##### Records for this exercise

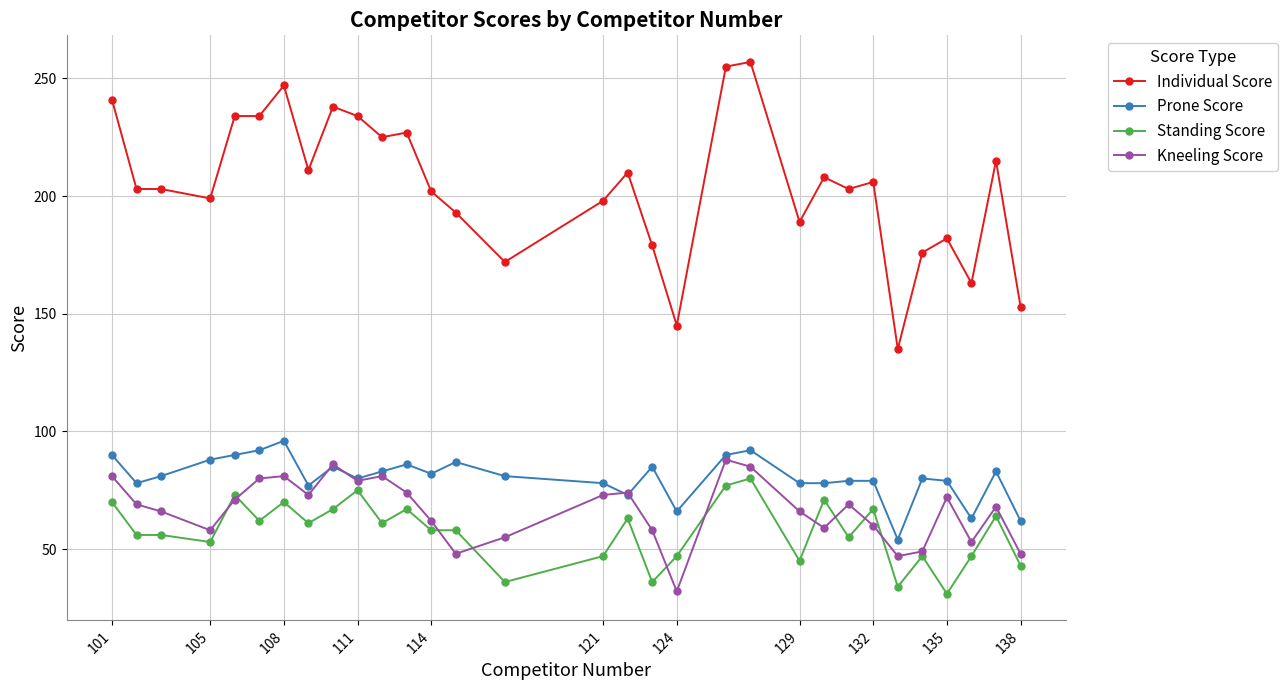

What are all the series names shown in the legend?

Individual Score, Prone Score, Standing Score, Kneeling Score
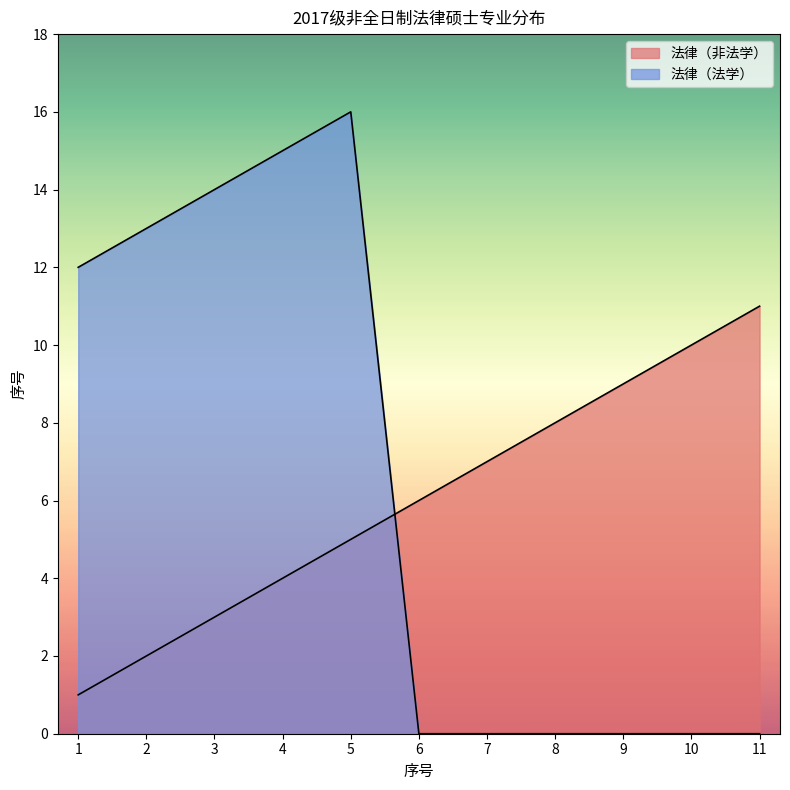

Which series has the largest range (max minus min)?

法律（法学）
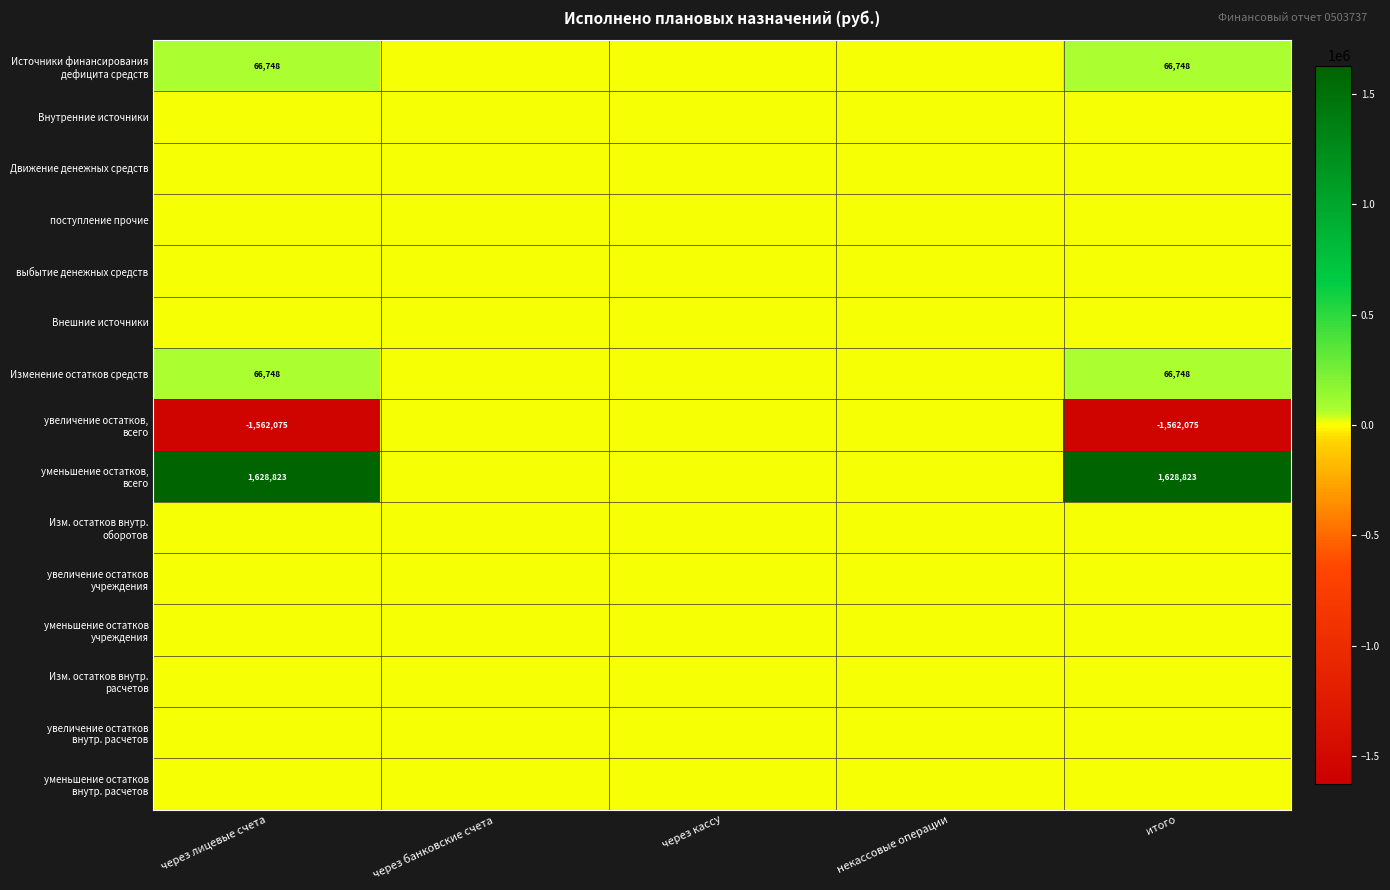

Is it true that Изменение остатков средств equals 66748 at через лицевые счета?

True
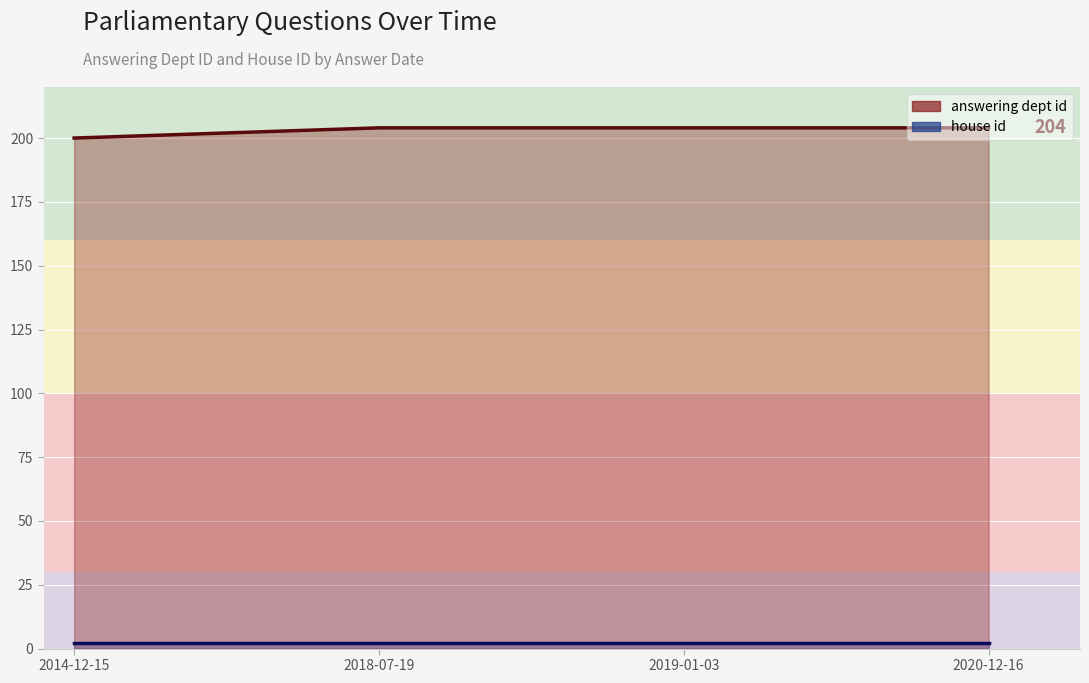

Between 2020-12-16 and 2019-01-03, which is larger?

2020-12-16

##########

What is being asked: Can you give all the data above as a JSON list of strings, one string per line, with blank lines and the pictures left out?

Solved problem:
[
  "What are all the series names shown in the legend?",
  "Individual Score, Prone Score, Standing Score, Kneeling Score",
  "Which series has the largest range (max minus min)?",
  "法律（法学）",
  "Is it true that Изменение остатков средств equals 66748 at через лицевые счета?",
  "True",
  "Between 2020-12-16 and 2019-01-03, which is larger?",
  "2020-12-16"
]